Moving forward, we believe that the group will focus on bottomline growth by introducing higher-margin products, coupled with ongoing capacity expansion and continuous investment in researching innovative products. Meanwhile, new blown film lines will be gradually installed from April onwards, in addition to new bag making and side seal machines.
To recap, the group has introduced its line-up of eco-friendly packaging products, which includes NPE and OPE films, in-view of the rising demand for sustainable plastic packaging solutions. SLP’s “green” products are expected to be launched in Indochina and could open up opportunities for higher orders from the healthcare and F&B segment amid increasing efforts by MNCs to reduce cost and environmental footprint.
Cost-wise, resin prices have remained on a downtrend (Appendix 1) due to weak demand and increased supply following the diversion of U.S. polymers to the South East Asia region amid ongoing Sino-U.S. trade war. However, benefits from the lower raw material prices will be slightly offset by rising labour, utilities and depreciation charges, as well as tax expenses.
Consequently, we foresee a low double-digit growth in both the revenue and net profit in 2019, while five-year net profit CAGR is expected to be around 4.5% per year to RM34.0 mln in 2020. Meanwhile, orders from Japan is expected to remain resilient as turnover hit RM18.5 mln, from RM17.0 mln in 1Q2018, accounting for 43% of group sales, while local sales made up about 39%.

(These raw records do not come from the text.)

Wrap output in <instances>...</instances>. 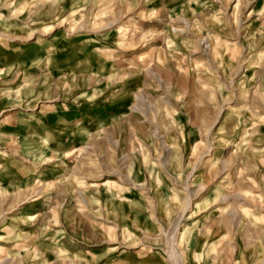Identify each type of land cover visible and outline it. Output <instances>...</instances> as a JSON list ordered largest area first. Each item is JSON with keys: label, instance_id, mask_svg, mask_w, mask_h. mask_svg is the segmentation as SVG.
Masks as SVG:
<instances>
[{"label": "rangeland", "instance_id": "1", "mask_svg": "<svg viewBox=\"0 0 264 264\" xmlns=\"http://www.w3.org/2000/svg\"><path fill=\"white\" fill-rule=\"evenodd\" d=\"M0 264H264V0H0Z\"/></svg>", "mask_w": 264, "mask_h": 264}]
</instances>
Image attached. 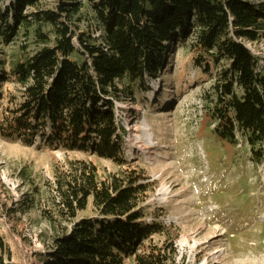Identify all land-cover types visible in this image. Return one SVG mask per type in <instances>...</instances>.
Listing matches in <instances>:
<instances>
[{"label": "trees", "instance_id": "trees-1", "mask_svg": "<svg viewBox=\"0 0 264 264\" xmlns=\"http://www.w3.org/2000/svg\"><path fill=\"white\" fill-rule=\"evenodd\" d=\"M38 1L13 0L0 9L1 45L33 29L42 46L7 72L0 61V87L18 89V95L0 92L1 139L124 167L126 132L116 103L158 80L181 48L196 79L211 81L202 110L213 137L231 147L244 142L252 161L263 163L264 67L246 44L264 42V0H85L98 38L76 32L84 0H58L52 10L26 14ZM72 165L53 184L69 227L58 228V212L40 207L53 231L47 251L38 253L42 264H175L172 244L153 242L166 228L144 220L154 188L140 170L100 179L92 163ZM19 177L35 190L14 205L26 215L40 202V189L29 173ZM89 207L92 215L78 219ZM4 257L9 253L0 239V264Z\"/></svg>", "mask_w": 264, "mask_h": 264}, {"label": "rangeland", "instance_id": "rangeland-1", "mask_svg": "<svg viewBox=\"0 0 264 264\" xmlns=\"http://www.w3.org/2000/svg\"><path fill=\"white\" fill-rule=\"evenodd\" d=\"M57 2L39 0L25 13L52 10ZM10 3L13 0H1L0 9ZM83 3L84 21L76 32L88 31L98 38L87 1ZM246 47L264 67V42L247 43ZM41 48L35 43L33 29L29 35L21 30L12 43L0 44L4 72ZM186 57L183 49L176 48L159 79L147 81V91L137 88L132 99L122 97L116 103L117 123L126 132L122 150L128 164L124 167L94 155L24 147L0 138V239L9 253L4 264H42L38 253L47 251L53 231L40 211L58 212L54 217L58 228L69 227L57 207L54 177L80 161L92 163L100 179L131 168L144 174L154 188L143 205L144 220L166 228L153 242L172 244L175 264H264V161L254 163L244 142L231 147L213 137V126L202 110L211 81L196 79ZM0 92L2 96L18 95L11 83L2 85ZM4 104L1 102L2 108ZM144 123L150 143L142 131ZM21 172L29 173L40 189V202L26 215L14 205L24 194L35 195V190L20 179ZM91 215L89 207L77 218Z\"/></svg>", "mask_w": 264, "mask_h": 264}, {"label": "bare ground", "instance_id": "bare-ground-1", "mask_svg": "<svg viewBox=\"0 0 264 264\" xmlns=\"http://www.w3.org/2000/svg\"><path fill=\"white\" fill-rule=\"evenodd\" d=\"M142 131H144V137L146 138V141H148V143L151 142V139H150V134L148 133V127L146 125V123H144V126L142 128ZM146 150H148L149 148L148 147H145ZM215 252H217L216 254H218V250H216Z\"/></svg>", "mask_w": 264, "mask_h": 264}]
</instances>
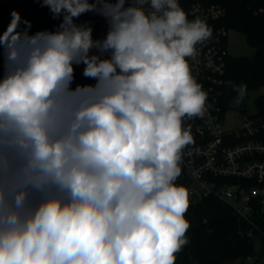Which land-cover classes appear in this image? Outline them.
<instances>
[{
	"label": "clouds",
	"instance_id": "clouds-1",
	"mask_svg": "<svg viewBox=\"0 0 264 264\" xmlns=\"http://www.w3.org/2000/svg\"><path fill=\"white\" fill-rule=\"evenodd\" d=\"M37 2L54 30L13 10L0 33V264H175L183 121L207 101L188 58L212 29L178 0ZM90 12L102 39L76 23ZM80 65L94 83L73 87ZM234 90L242 102L247 86Z\"/></svg>",
	"mask_w": 264,
	"mask_h": 264
},
{
	"label": "built area",
	"instance_id": "built-area-1",
	"mask_svg": "<svg viewBox=\"0 0 264 264\" xmlns=\"http://www.w3.org/2000/svg\"><path fill=\"white\" fill-rule=\"evenodd\" d=\"M189 20L200 18L212 29V37L196 46L194 58H188L191 74L207 93L206 111L202 117L184 118L185 128L190 129L193 143L183 150L182 174L177 184L186 187L190 203L214 194L232 204L234 211L252 223L247 235H261L264 228L256 224L252 214L256 211L264 221V117L248 111L242 112V123L224 127L227 111L221 98L225 83L228 52V31L222 24L226 16L219 3L192 2L182 7ZM256 13H264L259 7ZM93 28V38L102 39L107 32L104 17L91 13L76 21ZM8 24L0 19V33ZM83 65L75 69V84L94 81L82 75ZM241 264H256L251 256Z\"/></svg>",
	"mask_w": 264,
	"mask_h": 264
},
{
	"label": "trees",
	"instance_id": "trees-1",
	"mask_svg": "<svg viewBox=\"0 0 264 264\" xmlns=\"http://www.w3.org/2000/svg\"><path fill=\"white\" fill-rule=\"evenodd\" d=\"M10 1L0 0V19L4 24H9L13 10L22 19L31 22L32 33L54 30L60 23L37 0ZM198 1L224 6L226 16L222 24L243 33L248 44L255 50L251 57L230 55L226 61L222 106L224 109L239 108L243 111L249 92L259 89L264 83V13L255 12L259 7L264 8V0H178V3L181 7H186ZM89 14L86 13L79 19ZM241 84L247 86V93L242 102L236 103L238 94L234 85ZM255 103L256 113L264 117V94L258 95ZM261 216L254 211L252 219L264 228ZM186 219L190 222L186 234L189 243L177 254L175 264H226L234 260H239L238 264H241L245 257L253 254L252 237L247 235L252 223L237 214L231 203L218 196L209 194L190 203ZM257 236L263 241L264 254V237Z\"/></svg>",
	"mask_w": 264,
	"mask_h": 264
},
{
	"label": "rangeland",
	"instance_id": "rangeland-1",
	"mask_svg": "<svg viewBox=\"0 0 264 264\" xmlns=\"http://www.w3.org/2000/svg\"><path fill=\"white\" fill-rule=\"evenodd\" d=\"M11 2L10 0H6ZM228 41V52L233 56H247L251 57L255 52L254 48L251 47L246 39V36L234 29H230L228 31L227 36ZM264 94V83L257 90L250 91L248 96L245 99L244 110L249 113L257 112V107L255 103V98ZM242 123V112L239 108H233L226 112L224 119V127H234L240 125ZM252 251L251 255L252 259L256 262V264H264V254L263 251V241L257 235L252 237ZM239 260H234L226 264H238Z\"/></svg>",
	"mask_w": 264,
	"mask_h": 264
}]
</instances>
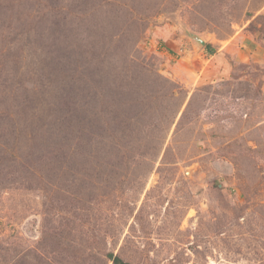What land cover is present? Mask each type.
<instances>
[{
  "label": "rangeland",
  "instance_id": "obj_1",
  "mask_svg": "<svg viewBox=\"0 0 264 264\" xmlns=\"http://www.w3.org/2000/svg\"><path fill=\"white\" fill-rule=\"evenodd\" d=\"M110 254L264 264V0H0V264Z\"/></svg>",
  "mask_w": 264,
  "mask_h": 264
},
{
  "label": "trees",
  "instance_id": "obj_2",
  "mask_svg": "<svg viewBox=\"0 0 264 264\" xmlns=\"http://www.w3.org/2000/svg\"><path fill=\"white\" fill-rule=\"evenodd\" d=\"M204 48L207 50L208 53H212L214 50L210 46V44H204ZM110 260L113 264H130L128 262L123 261L120 257L117 255L110 254Z\"/></svg>",
  "mask_w": 264,
  "mask_h": 264
},
{
  "label": "water",
  "instance_id": "obj_3",
  "mask_svg": "<svg viewBox=\"0 0 264 264\" xmlns=\"http://www.w3.org/2000/svg\"><path fill=\"white\" fill-rule=\"evenodd\" d=\"M198 42H199L201 45H204V41H203V40L198 39Z\"/></svg>",
  "mask_w": 264,
  "mask_h": 264
}]
</instances>
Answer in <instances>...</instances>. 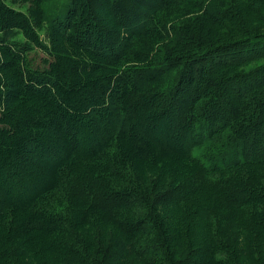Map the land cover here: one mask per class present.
Listing matches in <instances>:
<instances>
[{"label": "trees", "instance_id": "1", "mask_svg": "<svg viewBox=\"0 0 264 264\" xmlns=\"http://www.w3.org/2000/svg\"><path fill=\"white\" fill-rule=\"evenodd\" d=\"M190 1L198 2L193 6L198 8L195 18H190ZM263 2L87 0L85 18L69 6L51 30L66 44L81 43L73 56L80 63L72 64L73 77L62 65L52 63L49 76L63 108L81 114L57 118L58 125L66 135L78 138L83 131L91 132L96 142L64 148L46 140L47 134L26 130L27 125L45 120L46 111L35 115L0 111V172L13 185L12 191L16 193L26 180L25 174H18L23 165L30 168L36 162L40 169L48 167L51 177L48 185L29 195L20 194L18 200L0 188V224L6 228L2 233H8L0 236L2 264H12L10 252L4 259L1 256L18 248L15 238L36 232L51 237L50 245L64 252L66 259L72 256L70 260L82 264H123L130 248L144 256L148 244L142 236L146 239L162 230L152 207L155 201L178 214L181 228L193 215L212 226L208 230L211 254L206 251L203 258L205 251L202 256L194 252L180 264H234L215 252L236 241L264 242V32L243 27L237 39L216 42L213 37L217 34L219 39L221 25H234L238 16L246 26L249 19L241 7L254 14V5ZM90 16L94 21H87ZM179 20L190 31L187 35L174 25ZM3 24L8 28L9 24ZM12 24L18 30L27 29L22 22ZM165 45L173 49L182 45L186 54L172 52ZM14 54L29 62L22 50ZM250 63L255 64L245 67ZM28 65L23 67L25 72ZM203 69L206 76L192 72ZM205 77L213 88L207 91L211 94L194 95L197 90L190 91V85L195 82L199 87L192 86L200 88ZM92 78H100L104 85L84 94ZM21 79L24 86L28 75ZM105 119L110 123L105 124ZM78 130L82 131L77 134ZM174 137L177 141L172 144ZM154 147L183 155L190 166L187 177L158 194L132 182L127 171L131 163L149 159ZM13 165L19 166L17 171ZM188 210L191 214L186 216ZM97 223L118 229L121 243H128L113 249L108 262L98 258L110 254L106 248L94 250V255L87 251L96 248L89 228ZM180 233L179 240H184L185 232ZM172 248L161 246L160 252ZM245 250L240 251L253 254ZM18 257L25 256L19 252ZM242 259L236 257L238 262ZM154 263L171 264L170 260ZM20 264L31 261L22 259Z\"/></svg>", "mask_w": 264, "mask_h": 264}, {"label": "rangeland", "instance_id": "2", "mask_svg": "<svg viewBox=\"0 0 264 264\" xmlns=\"http://www.w3.org/2000/svg\"><path fill=\"white\" fill-rule=\"evenodd\" d=\"M197 3V1H190V18H195L194 16L198 15V11H196L198 8L193 7L194 5H197ZM70 5H72L74 9L76 7V11L81 15V18H85L87 15L84 14L87 11V0H0V111L7 115L12 113L35 115V113L39 114L40 110L46 111L48 116L44 117L45 120H42L41 122L37 121L36 123H33L32 126L28 123L29 125L26 126V130L32 132V128H34L36 132L47 134L46 140H50L53 142L52 144H58L64 148L79 146L81 143H88V145L91 144L92 146V144L94 145L96 142L95 136L91 132H81V130V135H77L80 136V139L78 137L66 135V132L62 130L63 127L58 125L59 121L57 118L61 121L62 118H76L81 114L76 111L68 112L67 109L63 108L60 103V94L56 93L53 78H50L49 76L50 64L52 63L62 65L72 77L74 76L73 71L75 69V66L73 65L76 61L80 63V61L75 60L73 56L77 52L76 47H78L79 44L81 45V43L72 41L71 43L66 44L62 42L61 39H58L53 30H51L53 24L58 22L60 16L67 11ZM254 6V14H252L253 11L241 7L243 12L247 14L243 16L249 19L246 26H243L242 21L238 16V20L234 25H230L227 22L226 24H222L221 28L223 29V34L220 35L219 39V36L215 34L213 36L214 40L216 42H226L227 39H237L244 33L243 27H249L251 28V31L260 30L264 32V2ZM261 11L263 14H261ZM86 19L88 22L94 21L92 16H90V18L86 17ZM10 21H13L12 23L22 22L23 26H27V29L18 30L16 28L17 26ZM225 21L226 20H224V22ZM5 22L6 24H9L8 28L4 27L3 23ZM182 22V20L176 21L174 25L179 26L180 34L187 35L190 31H187L186 24L182 25ZM206 24L212 26V23H210L209 20L206 21ZM13 26L15 27L13 28ZM80 28L83 29V26ZM196 39L198 38H192V40ZM179 40L181 41L182 37H180L178 41ZM4 42L7 43L8 47L3 45L5 44ZM165 46V49H170L177 54H186V48L182 45H176L175 49L167 45ZM101 49L104 48L101 47ZM19 50L27 53L29 62H24L26 60L21 59L20 55L14 54V52ZM97 61L100 62L99 59ZM254 64L255 63H250L245 67L250 68L254 66ZM27 65L28 70L25 72L23 67H26ZM179 68L180 67H178V69ZM77 72L79 73L80 71ZM86 72L87 71H81L80 73L85 74ZM192 72H194L195 75H197L198 72L203 76L207 75V71L204 69L199 71L193 70ZM26 75H28V80H24L23 86L22 83L20 84V80H22L21 76L24 77ZM40 75L43 77L38 78ZM87 76L91 77L90 75ZM92 80V85H88L92 89L86 88L83 92L84 94L103 87L104 84L101 82L100 78H92ZM203 80V84L200 85V88H197L199 87V84H195V82H193V84L197 85V87L194 88L192 86L193 84L190 85V91L197 90L194 95L197 93L200 94L201 91L207 92L213 90V88L210 89L211 85L206 82V77ZM138 85H142L141 79H138ZM213 102H217L216 99ZM45 105L46 107H44ZM213 108L217 109L216 105H214ZM218 110L219 113L223 112L220 108ZM50 111L51 113H48ZM78 123H80V121H78ZM84 123L86 124V122ZM108 123H110V121L105 119V124ZM80 132L78 130L77 134ZM42 139L45 138L43 137ZM176 141V137L170 140L172 144ZM155 149L156 147H154V150L150 149L152 153L150 156L151 158L144 159L143 161H140L141 163L138 162L135 163V165L131 163L129 169L127 168V171H130L131 174L127 175L133 180L132 182L139 184V186L146 190V192H153V188L156 190L154 193L157 192L158 194L163 190L172 187L174 183L180 182L184 177H187L190 166L183 155L163 152L158 150V148ZM134 158L136 157H133V159ZM17 167L19 166L13 165V171H17ZM19 168L20 171H18V174H25L24 178H26L27 182L26 180L23 181V185L20 186L16 193L11 189L13 185L11 186L7 183V177L5 178L2 174L3 172H0V188L10 199L13 198L18 200L20 194L29 195L34 193L37 188V191L41 189V185H48L51 179L47 173L48 167L40 169L36 162L34 163V166L30 168H27L24 165ZM15 176L18 177V175ZM152 207H155L156 215L159 216L157 217V221L161 224L162 230L157 234L158 236H148L146 238L147 242L145 241L146 239L144 236H142V242L148 244L144 246L143 254L145 255L142 256L139 255V253L134 254L136 250L130 248L128 250L130 255L126 254L123 257V264H153L155 260H170L171 264H180L184 258L192 256L194 252L195 255L198 256H202L201 254L205 253L203 258L207 255L206 251L211 254L212 245H210L208 241V230H211L212 226L206 222L205 218L199 220L198 215H193L191 221L187 218L186 227L181 228L180 223H177L179 222L178 214L173 212L170 206L168 207L164 202L155 201ZM190 211L188 210L186 212V216L191 214ZM184 224L182 225L183 227ZM5 229L4 225L0 224L1 237L7 236L8 233H2ZM89 229H92V235L89 236L96 241L94 246L96 248L92 250L88 249L87 251L94 255V250L104 248L109 250L110 254L104 259L102 255L98 257L104 260L103 262H108L110 256H113L111 255L113 249L116 248L117 250L127 247L128 245L127 241L121 243L123 239V236H121L122 233L114 227L97 223ZM180 232H185V235L182 236L184 240H179ZM50 238L51 237H44L40 232L30 233V235L28 234L27 236H18L15 238V245L18 248L10 249L7 254L2 255L1 258L4 259V256L9 255L10 252L11 254L9 256L12 260V264H20L22 259L27 262L31 261V264H82L77 262L74 258L73 261L70 260L72 256L66 259L64 252H60L57 246L53 247L50 245ZM0 240L2 243L3 240ZM248 244L250 246H247ZM166 245L173 247L170 251L167 249V253L166 251L163 252ZM161 246L163 247V250L160 252ZM248 248L253 254L255 252L258 258L251 253L246 252L244 254L240 251L243 249H246L245 251H247ZM202 251L205 252L202 253ZM19 252L25 257L20 259L18 257ZM12 254H17V258ZM214 255H219L220 257L225 258L228 262H233L234 264H264V242L256 241L252 244H244V242L236 241L230 245H226L225 250H222L221 252L217 251ZM239 255L243 256V259L238 262L236 257ZM166 256L170 259H163ZM201 259L202 258L199 260ZM2 262L3 261L1 260L0 264H2ZM5 262L7 263L8 261L6 260Z\"/></svg>", "mask_w": 264, "mask_h": 264}]
</instances>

Although we remain positive on the long-term growth prospects of SLP, we maintain our HOLD recommendation on the group with an unchanged target price of RM1.30 as we believe that valuations are stretched at the current juncture, given that its forward PER of 14.5x is close to the industry benchmark PER of 15.3x, indicating limited upsides.
Our target price is based on a target PER of 15.0x to our 2019 EPS of 8.8 sen, while the assigned PER is also notably higher than its closest peer, Thong Guan Industries Bhd which we think is justifiable due to SLP’s stronger growth prospects and superior double-digit margins.